The perfect case study of this sequence is Wilfried Bony. He scored 9 goals in 20 appearances in the first half of the season before his January departure. In 2013/14, he netted an impressive 16 league goals in 34 appearances. 27 goals in 50 appearances in all competitions. Overall he managed 25 league goals in 54 league appearances. He was the Premier League’s top goalscorer in the 2014 calendar year, yet he has failed to replicate such scintillating form since his arrival, unable to justify his £30 million transfer fee. It would have been understandable to think that Bony could have been worth such an extensive investment; 30 in 75 games for Sparta Prague, 53 in 73 for Vitesse and 36 in 72 for Swansea meant that you would have had to be naïve to argue otherwise. On average, at that point, Bony had a goals-to-game ratio of 0.54 at club level in all competitions. And that was taking into account substitute appearances. However, record at City of 10 goals in 32 appearances – 0.31 goals per games – has seen his club career ratio drop to 0.51.

But Bony clearly epitomises all of my aforementioned statements. His new habitat at the Etihad Stadium has seen Bony surrounded by metaphorically bigger, although physically smaller, fish and he genuinely looks out of place in the City squad. His large frame looks out of place amongst the likes of the more diminutive attacking players David Silva, Kevin De Bruyne, Jesus Navas, Raheem Sterling and Sergio Aguero. The latter of those names is the most obvious standout striker in the City squad and, perhaps, in English football. With that in mind, Bony has struggled for a place in the starting lineup; he has made just 19 starts in all competitions under Manuel Pellegrini, with an additional 25 substitute appearances constituting a total of 44 outings for the Blues.

His goal return has been poor in a sky blue shirt, with City fans bemoaning his lack of mobility, pace and work ethic. They have acknowledged his seeming inability to adapt to the fast-paced tactics of Manuel Pellegrini, yet Bony himself made it fairly obvious back in January 2014 what type of striker he is.

“I always tell my friends – Roland Lamah, (Wayne) Routledge, Jonathan de Guzman – if you have time to put in a cross do it because you know I am good with my head. You don’t have to be in the box, give me the ball,” he said in a Sportsmail interview at the time.

“If I head the ball one time, it can be a goal. I try to be there in the right place. If I am not there, it is my mistake.”

City’s first choice tactic almost always avoids looping, airborne crosses, instead opting for close-quarter passing and interchange player amongst players. The square peg in a round hole concept never rang truer.

But perhaps the most obvious of my earlier principles that burdens the Ivorian forward is his cost. Somewhere floating around the £30 million mark, Bony is the most expensive African footballer of all time.
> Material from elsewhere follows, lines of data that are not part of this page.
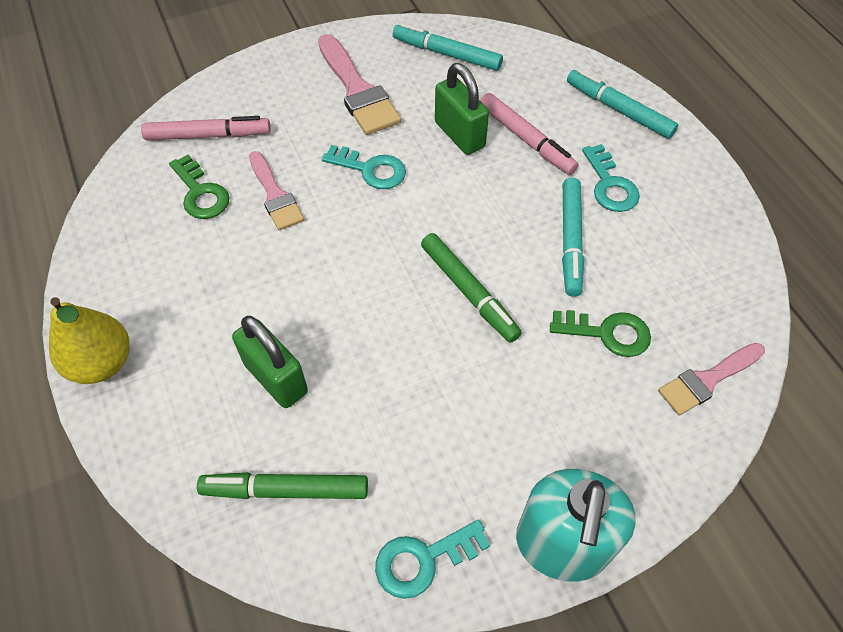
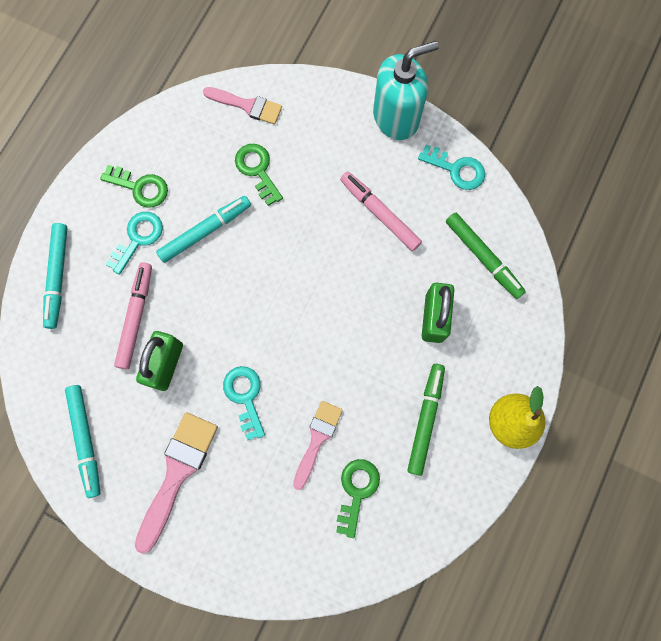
camera: 130 degrees left, 20 degrees up
pink marker [141,116,271,141] -> pink marker moved to [340,172,422,251]
green marker [421,233,522,343] -> green marker moved to [407,364,445,476]
none -> green key [100,165,168,208]

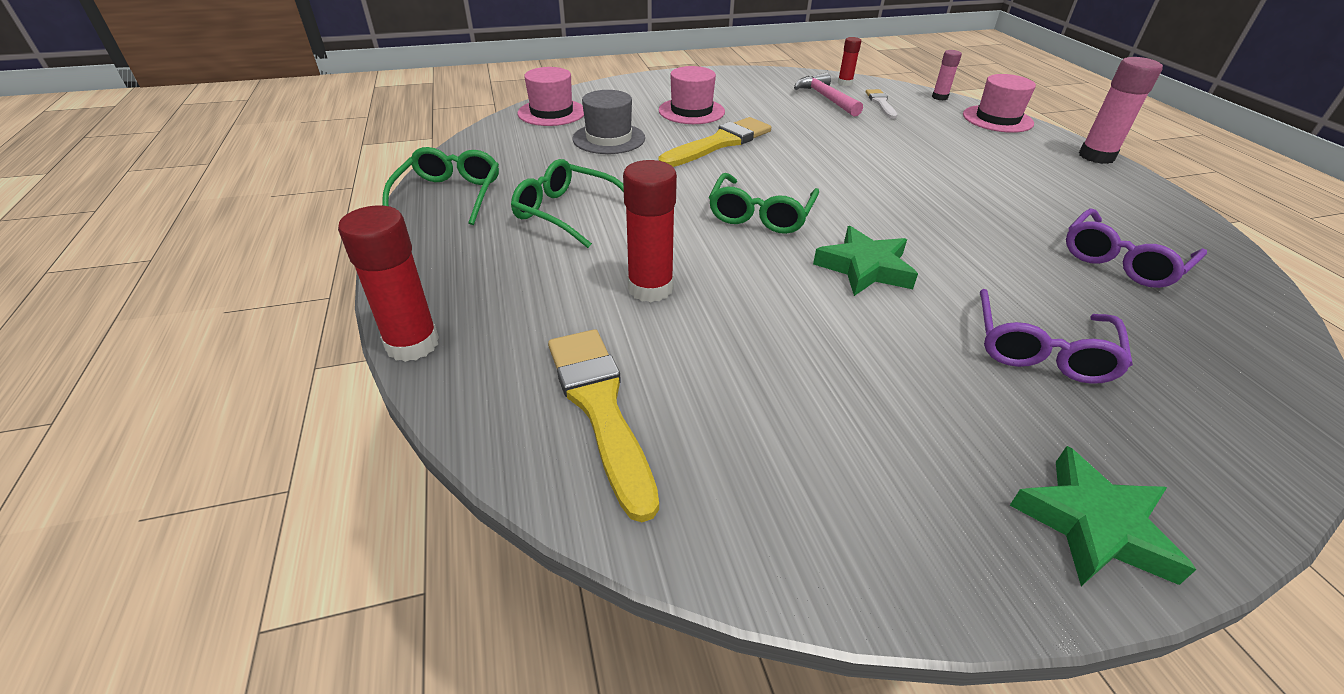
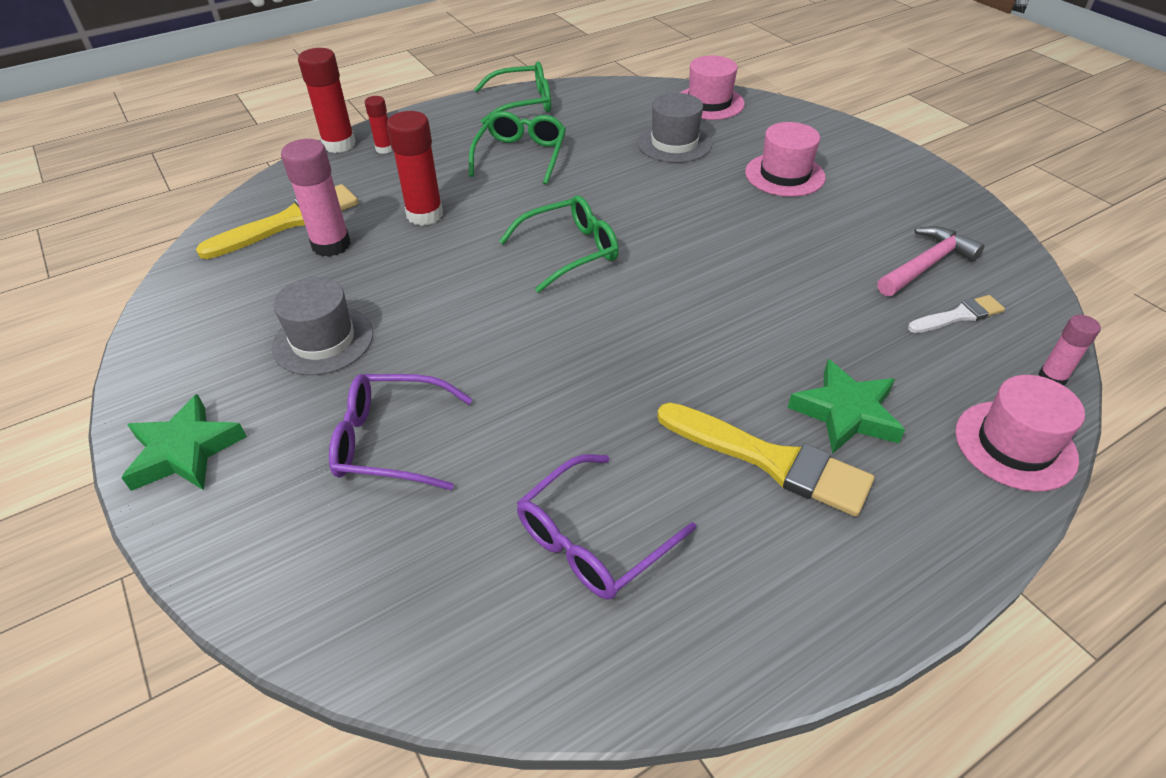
camera: 75 degrees right, 5 degrees up
yellow brush [658,117,771,167] -> yellow brush moved to [657,402,874,517]
green glasses [709,173,819,234] -> green glasses turned 150 degrees clockwise [499,195,619,293]
green star [813,226,918,296] -> green star moved to [788,359,905,454]
red glue stick [838,37,861,86] -> red glue stick moved to [365,96,393,154]
purple glasses [1066,208,1207,288] -> purple glasses turned 75 degrees counterclockwise [517,454,696,600]
pink glue stick [1079,57,1163,164] -> pink glue stick moved to [281,139,351,257]
none -> grey hat [272,277,373,375]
City signed Bony in the January transfer window of the 2014/15 season, which naturally in itself inflates market valuations. But the then Swansea manager Garry Monk insisted that it would take such an ‘astronomical’ fee for the Welsh outfit to consider selling.

Why? Because they had already attempted to fend off interest from Anfield outfit Liverpool when Bony signed a one-year contract extension just weeks before his transfer to City that removed his £19 million buyout clause, knowing that they would then be able to hold out for a significantly larger fee. Maybe that’s what Monk meant when he described the renewal as ‘great news for the club’.